• [Task objective]:
Every line that holds the word "market" needs to be copied from the data below.

------ Provided data

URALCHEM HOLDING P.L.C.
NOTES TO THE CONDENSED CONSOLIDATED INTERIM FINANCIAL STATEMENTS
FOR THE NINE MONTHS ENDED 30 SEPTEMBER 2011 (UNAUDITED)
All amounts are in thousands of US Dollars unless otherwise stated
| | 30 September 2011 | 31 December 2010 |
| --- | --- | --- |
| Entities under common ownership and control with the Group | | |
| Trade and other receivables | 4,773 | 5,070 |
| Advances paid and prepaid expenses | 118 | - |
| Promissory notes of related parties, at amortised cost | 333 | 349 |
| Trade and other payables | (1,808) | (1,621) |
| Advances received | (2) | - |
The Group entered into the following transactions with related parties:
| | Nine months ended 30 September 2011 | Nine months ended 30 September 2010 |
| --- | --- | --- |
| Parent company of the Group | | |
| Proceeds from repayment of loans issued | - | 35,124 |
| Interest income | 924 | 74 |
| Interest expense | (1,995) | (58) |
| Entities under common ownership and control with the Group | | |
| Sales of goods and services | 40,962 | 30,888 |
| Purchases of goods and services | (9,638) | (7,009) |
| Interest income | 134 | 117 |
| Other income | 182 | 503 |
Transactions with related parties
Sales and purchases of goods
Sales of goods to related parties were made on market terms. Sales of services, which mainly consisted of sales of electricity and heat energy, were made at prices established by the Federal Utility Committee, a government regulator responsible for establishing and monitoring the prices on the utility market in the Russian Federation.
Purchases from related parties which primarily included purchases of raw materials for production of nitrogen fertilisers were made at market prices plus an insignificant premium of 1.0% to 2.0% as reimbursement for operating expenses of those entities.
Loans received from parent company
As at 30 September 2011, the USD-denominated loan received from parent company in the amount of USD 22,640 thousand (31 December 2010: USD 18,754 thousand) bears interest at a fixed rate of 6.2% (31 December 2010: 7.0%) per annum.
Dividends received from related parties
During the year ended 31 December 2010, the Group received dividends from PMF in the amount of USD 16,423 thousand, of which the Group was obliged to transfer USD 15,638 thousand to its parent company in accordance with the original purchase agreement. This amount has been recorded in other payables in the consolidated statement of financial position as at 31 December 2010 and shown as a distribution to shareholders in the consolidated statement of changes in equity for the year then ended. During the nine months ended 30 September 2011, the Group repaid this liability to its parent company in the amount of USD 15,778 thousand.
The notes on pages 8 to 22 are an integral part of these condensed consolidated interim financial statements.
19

------------

• [Task solution]:
Sales of goods to related parties were made on market terms. Sales of services, which mainly consisted of sales of electricity and heat energy, were made at prices established by the Federal Utility Committee, a government regulator responsible for establishing and monitoring the prices on the utility market in the Russian Federation.
Purchases from related parties which primarily included purchases of raw materials for production of nitrogen fertilisers were made at market prices plus an insignificant premium of 1.0% to 2.0% as reimbursement for operating expenses of those entities.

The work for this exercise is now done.